If you’re unfamiliar with my love of college football, you must be new here. Welcome! (Unless you’re an Auburn fan…in which case…you can stay, but this is an Alabama blog.)
The countdown to college football season is in full swing, and I’m already itching to get to a game. I went ahead and looked into purchasing tickets for Alabama vs. Florida State on September 2nd, and nearly fell out of my tailgating chair when I saw the price. $438.00 per seat – and that’s for the section above the nosebleeds!
I can’t figure out that price. My theories so far are that a $438.00 ticket includes oxygen tanks so you can breathe sitting up that high. Or possibly that every seat gets its own big screen TV so that you can actually see the game.
I’m not the only one to have noticed the astronomical prices. As early as last year, college football news sites were starting to pick up on the price hikes in college games. Which seems crazy to me when you look at the numbers. With the hike in prices and at-home-TV technology on the rise, stadiums are finding it more and more challenging to get butts into all of those seats. You would think that would lead to a discount, but apparently it’s quite the opposite.

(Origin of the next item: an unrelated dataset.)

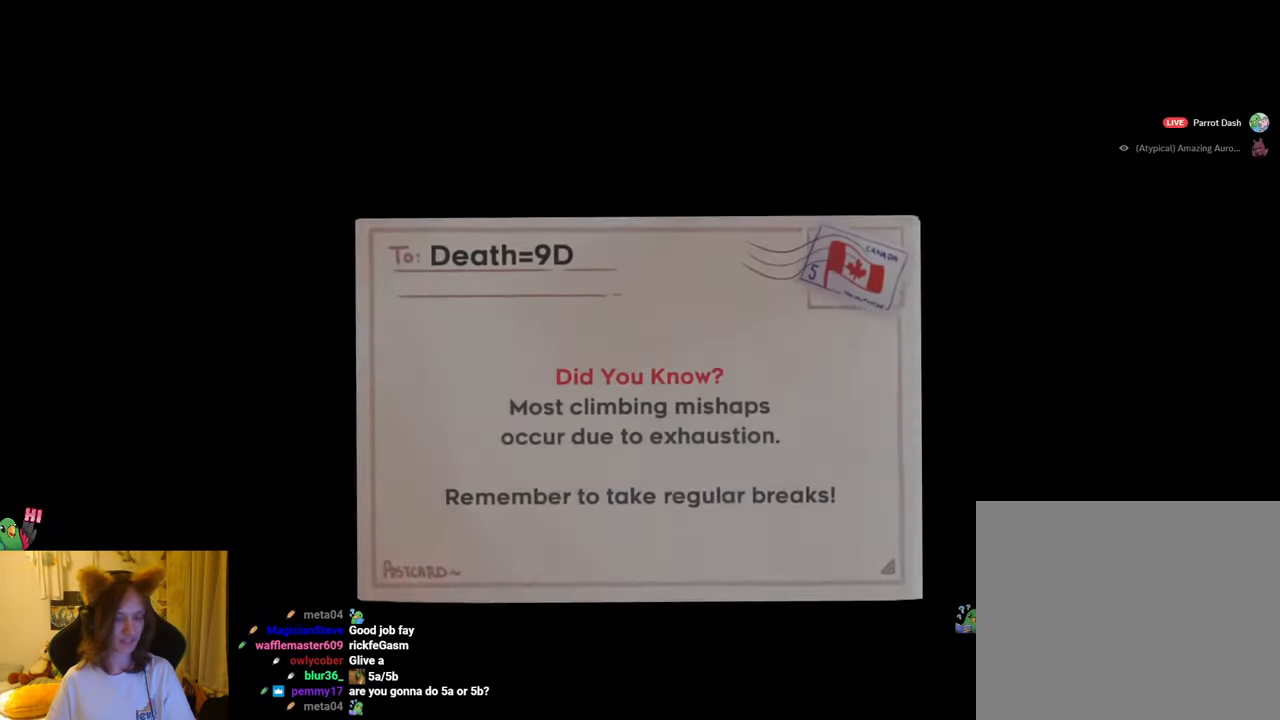
{"buttons": [], "left_stick": "center", "right_stick": "center", "events": [[133, "B", "down"], [267, "B", "up"], [350, "B", "down"], [434, "B", "up"]]}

When I got to researching, I found out that this isn’t exactly a new problem. Sports teams have long tried a variety of crazy promotions in order to get folks off their couches and to the stadium to fill seats. Baseball has the legendary Disco Demolition Night, where teenagers brought their disco records to be blown up on the field at the Chicago White Sox’s Comiskey Park.
To bring in fans, stadiums have given away everything from used cars to 10-cent beers to free liposuction surgeries (okay, now you’ve got my attention…). They have tried explosions, lockouts, and even a Silent Night, where umpires communicated in sign language and fans were given duct tape to stay quiet during the game. Tennis, anyone?
Unless they bring me in with something amazing, at $400 a ticket, I’ll have to settle for watching the game at home, on my couch, in climate control, with snacks and beverages on demand.